BASF and SGL Group “successfully” conclude carbon fibre lightweighting research
Canadian PlasticsAutomotive Materials BASF
Chemical giant BASF SE and Germany-based carbon company SGL Group have completed joint research on a new composite material system designed to enhance the cost-effectiveness of manufacturing thermoplastic carbon-fibre composites through procedures (T-RTM: thermoplastic resin transfer molding) and reaction injection molding.
The collaboration dates back to October 2012. “On the basis of the now-complete material research, the transfer of the special systems made from carbon fibres and matrices into specific applications of customers in the automotive industry is now under way,” the companies said in a statement. “The composite is based on a reactive polyamide system and compatible carbon fibres. A carbon-fibre surface – or sizing – specially designed for the matrix system as well as tailored thermoplastic reactive systems mean that lightweight structural components for, say, the automotive industry can now be manufactured quickly and easily.”

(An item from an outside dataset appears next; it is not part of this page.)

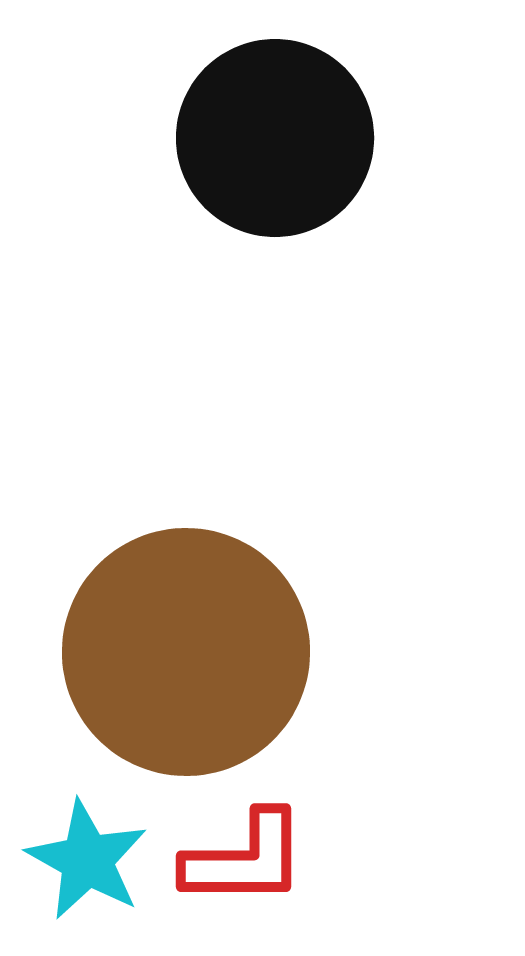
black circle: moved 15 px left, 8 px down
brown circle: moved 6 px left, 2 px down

As part of its contribution to the project, SGL Group developed a new sizing formulation for the carbon fibres. In addition, special processes for manufacturing carbon-fibre-based textiles such as fabrics and braidings were also developed. BASF’s role was to process SGL Group’s newly developed carbon fibres using the T-RTM technique and to characterize them comprehensively both chemically and mechanically.
“In close collaboration with plant manufacturers as well as tiers and automotive OEMs, we are working on the development of robust polyamid 6 carbon-fibre composite systems,” said Josef R. Wünsch, head of Structural Materials and Systems Research at BASF. “The mechanical characteristic values arising from the interaction of the fiber and matrix are crucial input parameters for our simulation tool Ultrasim. We are currently working intensively on enhancing our simulation expertise for reactive systems so that we can provide our customers with expert support for part design and optimization.”
Thermoplastics-based carbon-fibre composites combine the properties of carbon fibres such as high rigidity and low weight with the familiar processing advantages of thermoplastics, the companies said in their statement, allowing them to be formed, recycled and welded. “This helps make carbon fibre technology an even more viable proposition for large-scale production in a number of different applications,” they said.